Reproduce verbatim the stretch from the start of the records through the line containing "left elbow: (197, 254, 5)", leaving the pictures out of your answer.
BEGIN
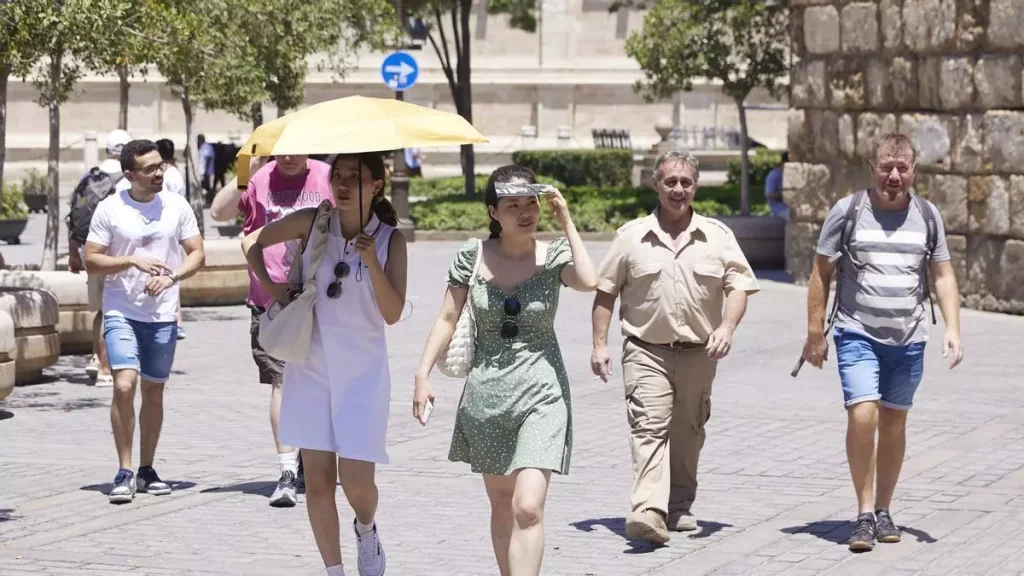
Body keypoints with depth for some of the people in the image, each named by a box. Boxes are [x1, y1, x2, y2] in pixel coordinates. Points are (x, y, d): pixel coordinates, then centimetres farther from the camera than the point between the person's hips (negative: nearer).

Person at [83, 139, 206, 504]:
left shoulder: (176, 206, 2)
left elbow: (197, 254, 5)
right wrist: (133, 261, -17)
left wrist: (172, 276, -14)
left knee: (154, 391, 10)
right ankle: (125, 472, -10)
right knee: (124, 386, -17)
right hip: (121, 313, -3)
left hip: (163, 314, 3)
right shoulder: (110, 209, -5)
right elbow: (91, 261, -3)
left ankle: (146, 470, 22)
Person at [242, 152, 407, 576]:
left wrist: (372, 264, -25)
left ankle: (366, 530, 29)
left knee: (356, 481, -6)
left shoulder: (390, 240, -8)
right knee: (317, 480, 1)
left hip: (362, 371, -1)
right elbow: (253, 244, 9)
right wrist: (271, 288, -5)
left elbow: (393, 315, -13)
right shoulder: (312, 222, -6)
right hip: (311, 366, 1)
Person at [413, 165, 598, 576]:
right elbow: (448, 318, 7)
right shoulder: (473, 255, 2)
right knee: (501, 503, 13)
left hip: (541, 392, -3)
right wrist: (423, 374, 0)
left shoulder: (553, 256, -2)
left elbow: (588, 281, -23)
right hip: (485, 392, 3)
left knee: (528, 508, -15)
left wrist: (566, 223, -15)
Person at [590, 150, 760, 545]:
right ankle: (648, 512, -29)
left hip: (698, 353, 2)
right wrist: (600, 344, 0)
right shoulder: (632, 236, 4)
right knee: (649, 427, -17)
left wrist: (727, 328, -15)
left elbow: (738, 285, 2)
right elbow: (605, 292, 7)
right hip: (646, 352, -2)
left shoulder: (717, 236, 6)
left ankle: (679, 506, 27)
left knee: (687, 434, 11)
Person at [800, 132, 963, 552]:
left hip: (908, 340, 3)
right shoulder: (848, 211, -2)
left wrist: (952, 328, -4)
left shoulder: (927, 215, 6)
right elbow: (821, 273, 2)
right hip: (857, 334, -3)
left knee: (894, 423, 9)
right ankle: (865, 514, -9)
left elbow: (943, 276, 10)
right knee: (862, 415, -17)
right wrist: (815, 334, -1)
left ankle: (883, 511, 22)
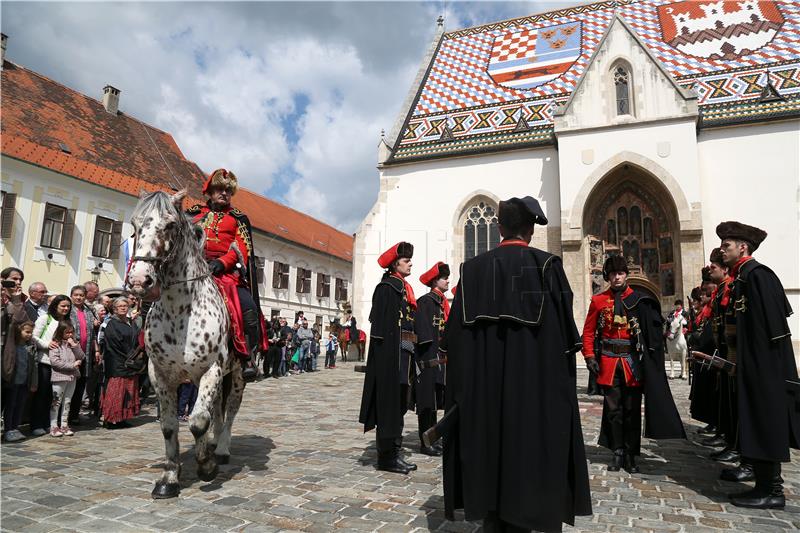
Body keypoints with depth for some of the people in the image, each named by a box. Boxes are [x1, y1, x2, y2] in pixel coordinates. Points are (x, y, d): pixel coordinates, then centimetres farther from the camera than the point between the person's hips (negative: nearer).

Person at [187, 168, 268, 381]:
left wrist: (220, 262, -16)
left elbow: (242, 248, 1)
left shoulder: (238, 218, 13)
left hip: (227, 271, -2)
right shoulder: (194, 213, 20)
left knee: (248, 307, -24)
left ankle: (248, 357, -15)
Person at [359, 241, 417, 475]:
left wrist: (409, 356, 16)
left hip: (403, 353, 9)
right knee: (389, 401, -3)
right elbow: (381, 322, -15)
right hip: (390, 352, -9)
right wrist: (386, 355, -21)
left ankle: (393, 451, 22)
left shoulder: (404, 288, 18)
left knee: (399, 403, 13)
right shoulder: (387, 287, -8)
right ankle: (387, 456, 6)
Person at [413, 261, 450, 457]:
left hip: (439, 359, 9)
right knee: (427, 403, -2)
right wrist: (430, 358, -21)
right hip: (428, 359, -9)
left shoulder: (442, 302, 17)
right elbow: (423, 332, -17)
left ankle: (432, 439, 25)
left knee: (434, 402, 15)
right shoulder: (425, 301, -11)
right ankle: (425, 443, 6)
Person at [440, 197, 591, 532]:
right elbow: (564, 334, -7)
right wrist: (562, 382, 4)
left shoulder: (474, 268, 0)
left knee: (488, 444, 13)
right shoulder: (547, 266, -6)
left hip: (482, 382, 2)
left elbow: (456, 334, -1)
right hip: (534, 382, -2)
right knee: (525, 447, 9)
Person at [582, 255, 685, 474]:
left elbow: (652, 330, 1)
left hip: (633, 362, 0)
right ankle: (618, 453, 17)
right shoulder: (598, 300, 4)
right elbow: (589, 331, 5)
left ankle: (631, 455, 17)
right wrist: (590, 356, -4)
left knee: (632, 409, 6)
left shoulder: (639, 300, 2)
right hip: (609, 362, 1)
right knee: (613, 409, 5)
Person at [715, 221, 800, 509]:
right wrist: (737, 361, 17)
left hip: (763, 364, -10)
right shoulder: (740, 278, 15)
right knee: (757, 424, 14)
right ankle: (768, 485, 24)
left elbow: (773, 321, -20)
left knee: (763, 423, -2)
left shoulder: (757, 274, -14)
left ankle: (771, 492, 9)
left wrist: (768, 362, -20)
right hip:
END
> [Exercise response]:
Body keypoints with depth for some of the people in the image, each named by a box. Boxes are [x1, y1, x2, y2] in pixel coordinates. Points are (x, y, d): pixel coordinates, then centimetres farther from the camera than the point between the person's hips (negative: nearer).

Person at [83, 139, 206, 504]:
left shoulder: (176, 206, 2)
left elbow: (197, 254, 5)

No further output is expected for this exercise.